Bearing in mind the just articulated distinctions and the language of the Deed of Assignment, it is readily obvious
that the assignment by MMC of EP 133 in favor of SEM did not make the latter the former's agent. Such assignment
involved actual transfer of all rights and obligations MMC have under the permit in favor of SEM, thus, making SEM
the permittee. It is not a mere grant of authority to SEM, as an agent of MMC, to use the permit. It is a total
abdication of MMC's rights over the permit. Hence, the assignment in question did not make SEM the authorized
agent of MMC to make use and benefit from EP 133.

WILLIAM FRESSEL, ET AL. vs. MARIANO UY CHACO SONS & COMPANY

G.R. No. L-10918 March 4, 1916

TRENT, J.:

FACTS:

Sometime in 1913, the Mariano Uy Chaco Sons & Company entered into a contract with one E. Merritt,
whereby Merritt undertook and agreed to build for the defendant a costly edifice in the city of Manila at the corner
of Calle Rosario and Plaza del Padre Moraga. In the contract it was agreed between the parties thereto, that the
defendant at any time, upon certain contingencies, before the completion of said edifice could take possession of
said edifice in the course of construction and of all the materials in the said premises acquired by Merritt for the
construction. That the plaintiffs delivered to Merritt certain materials of the value of P1,381.21, which Merritt
agreed to pay on the 1st day of September, 1914.

On August 28, 1914, the defendant under and by virtue of its contract with Merritt took possession of the
incomplete edifice together with all the materials on said premises including the materials delivered by plaintiffs
which neither Merritt nor the defendant has paid for the materials although payment has been demanded. The
plaintiffs demanded the return or permission to enter upon said premises and retake said materials which at that
time is still unused which was refused by defendant.

The appellants insist that Merritt acted as the agent of the defendant in purchasing the materials in
question and that the defendant, by taking over and using such materials, accepted and ratified the purchase,
thereby obligating itself to pay for the same.On the other hand, the appellee contends that Merritt, being "by the
very terms of the contract" an independent contractor, is the only person liable for the amount claimed.

ISSUE:

Whether or not Meritt is an agent of defendant.

HELD:
NO. The allegations do not even intimate that the relation existing between Merritt and the defendant was that of
principal and agent, but, on the contrary, they demonstrate that Merritt was an independent contractor and that
the materials were purchased by him as such contractor without the intervention of the defendant. The fact that
"the defendant entered into a contract with one E. Merritt, where by the said Merritt undertook and agreed with
the defendant to build for the defendant a costly edifice" shows that Merritt was authorized to do the work
according to his own method and without being subject to the defendant's control, except as to the result of the
work. He could purchase his materials and supplies from whom he pleased and at such prices as he desired to pay.

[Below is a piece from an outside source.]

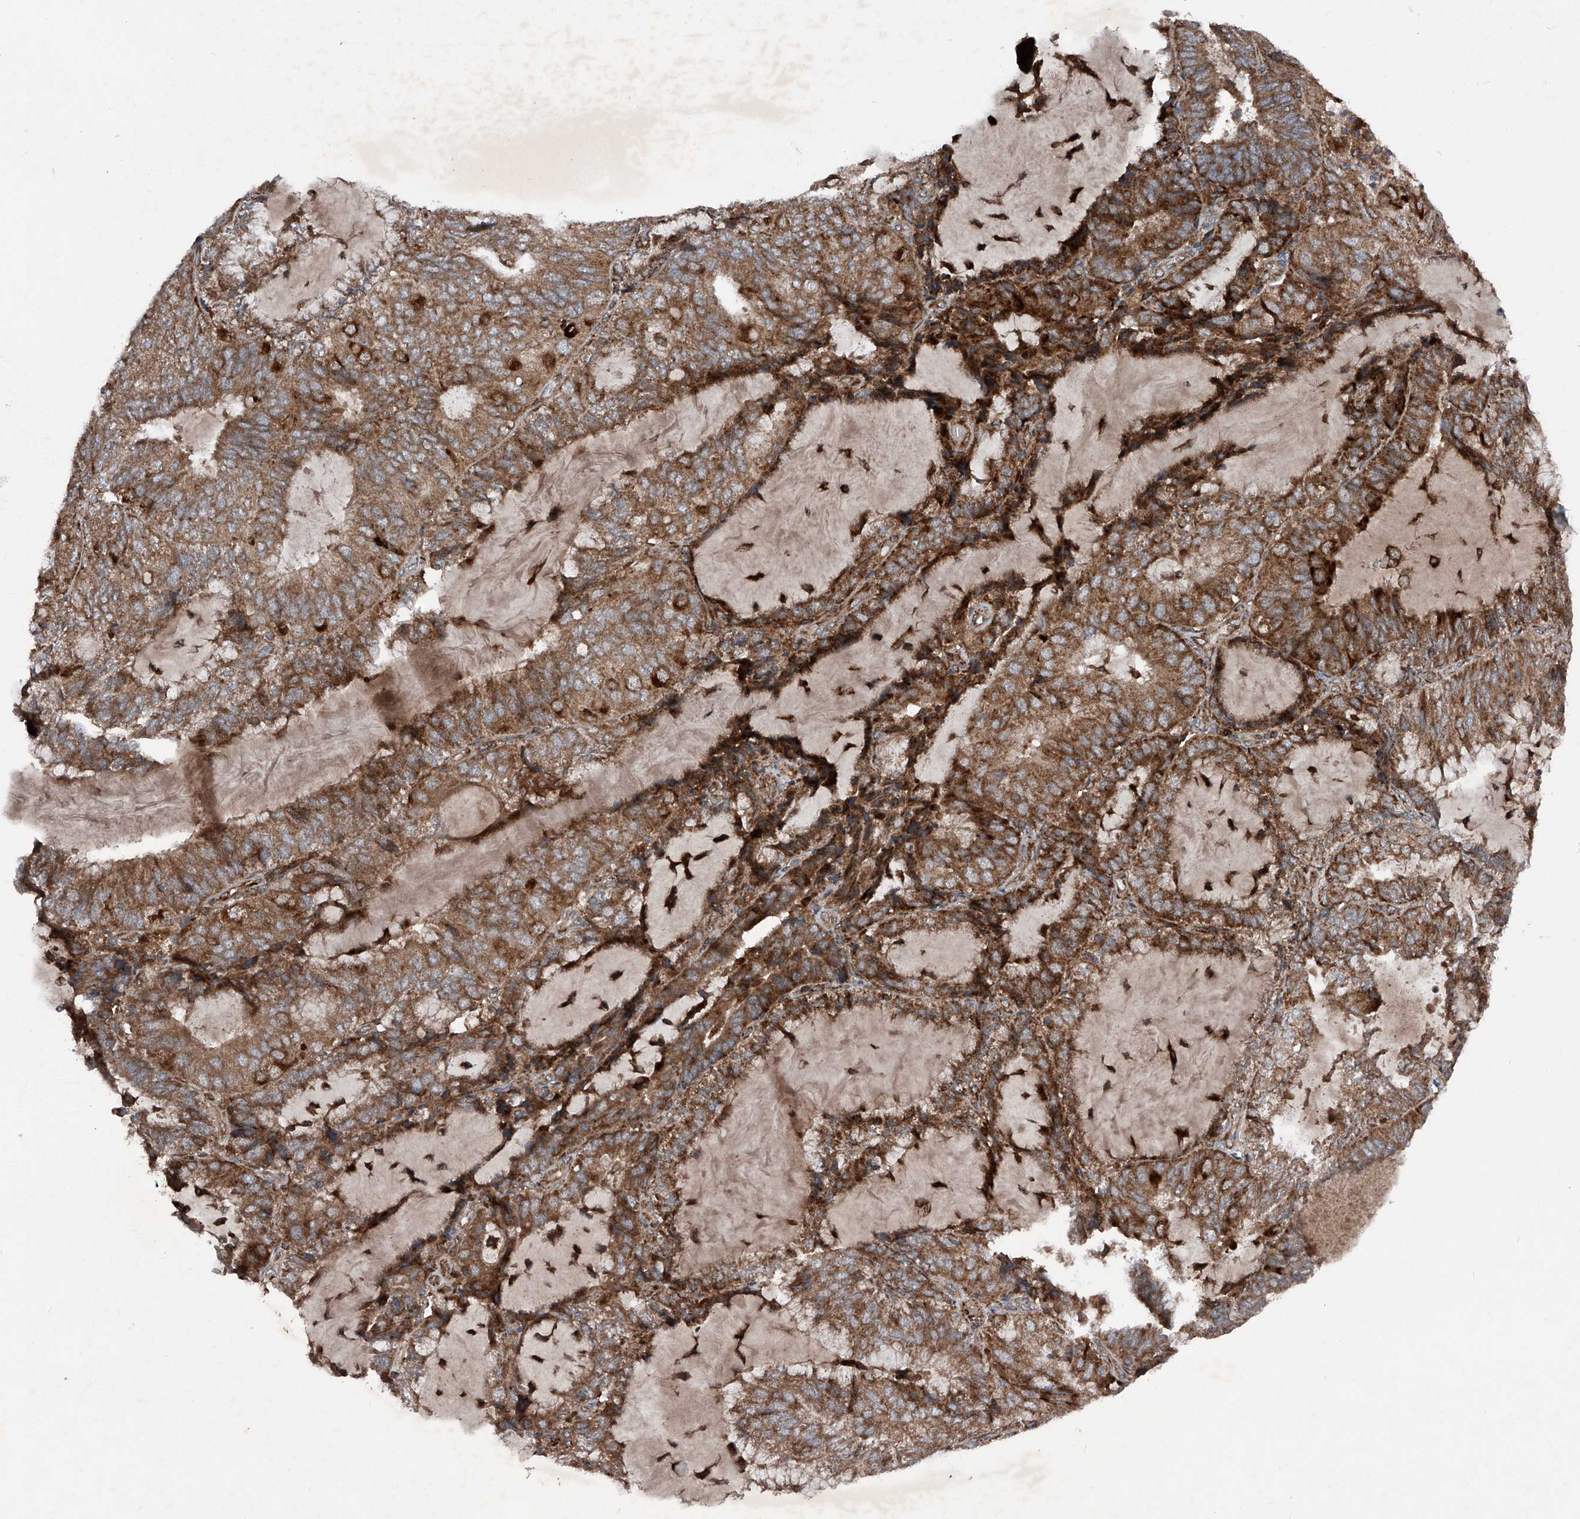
{"staining": {"intensity": "moderate", "quantity": ">75%", "location": "cytoplasmic/membranous"}, "tissue": "endometrial cancer", "cell_type": "Tumor cells", "image_type": "cancer", "snomed": [{"axis": "morphology", "description": "Adenocarcinoma, NOS"}, {"axis": "topography", "description": "Endometrium"}], "caption": "Immunohistochemical staining of human adenocarcinoma (endometrial) shows moderate cytoplasmic/membranous protein expression in about >75% of tumor cells. The protein is stained brown, and the nuclei are stained in blue (DAB IHC with brightfield microscopy, high magnification).", "gene": "DAD1", "patient": {"sex": "female", "age": 81}}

The mere fact that Merritt and the defendant had stipulated in their building contract that the latter could, "upon
certain contingencies," take possession of the incompleted building and all materials on the ground, did not change
Merritt from an independent contractor to an agent.

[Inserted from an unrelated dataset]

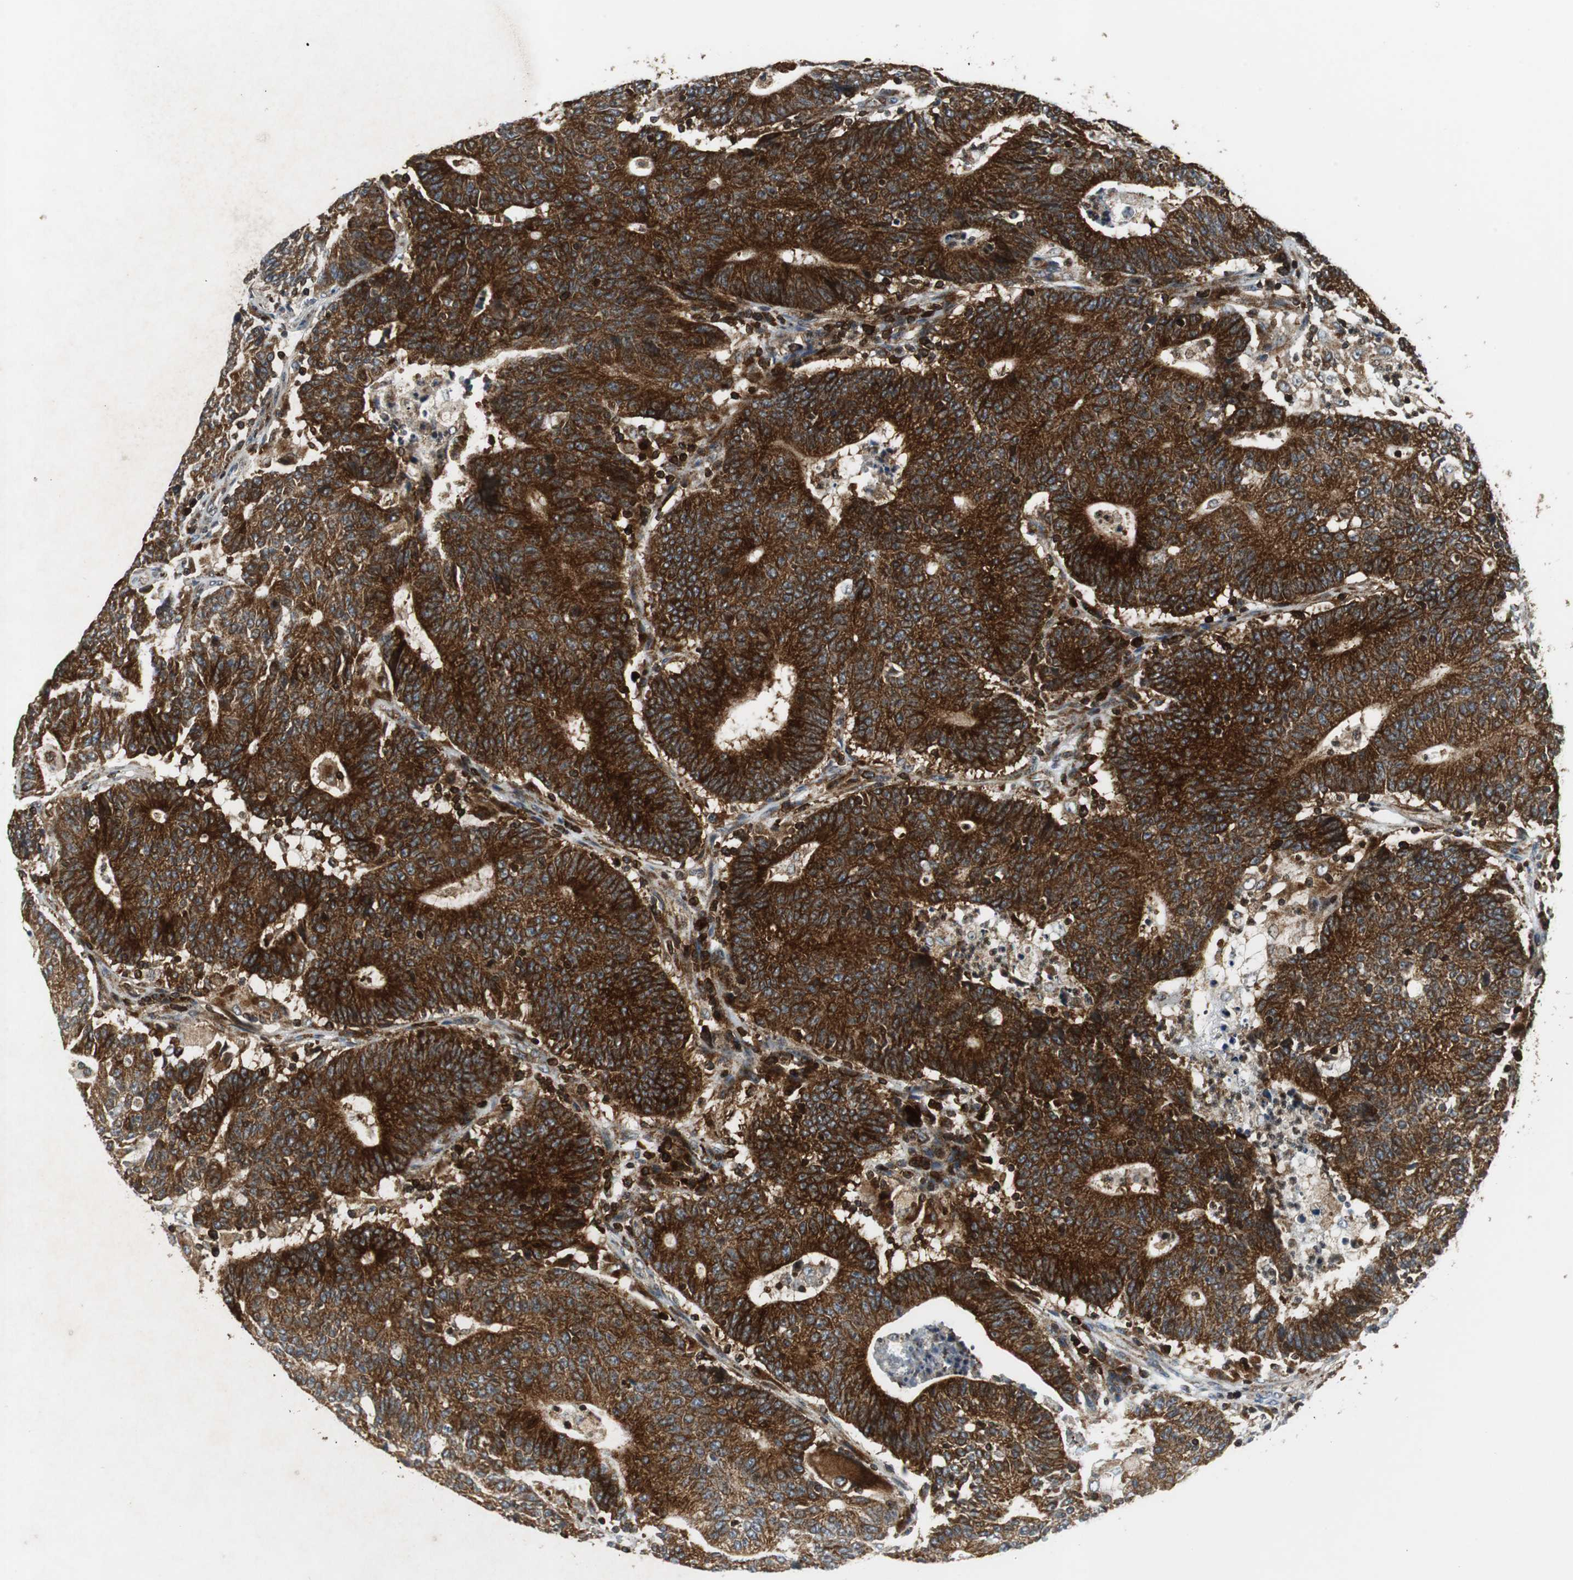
{"staining": {"intensity": "strong", "quantity": ">75%", "location": "cytoplasmic/membranous"}, "tissue": "colorectal cancer", "cell_type": "Tumor cells", "image_type": "cancer", "snomed": [{"axis": "morphology", "description": "Normal tissue, NOS"}, {"axis": "morphology", "description": "Adenocarcinoma, NOS"}, {"axis": "topography", "description": "Colon"}], "caption": "Adenocarcinoma (colorectal) stained with a brown dye shows strong cytoplasmic/membranous positive expression in approximately >75% of tumor cells.", "gene": "TUBA4A", "patient": {"sex": "female", "age": 75}}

In the absence of a statute creating what is known as mechanics' liens, the owner of a building is not liable for the
value of materials purchased by an independent contractor either as such owner or as the assignee of the
contractor.

The allegation that Merritt was the agent of the defendant contradicts all the other allegations and is a mere
conclusion drawn from them. Such conclusion is not admitted, as we have said, by the demurrer.

The allegations in the complaint not being sufficient to constitute a cause of action against the defendant, the
judgment appealed from is affirmed, with costs against the appellants. So ordered.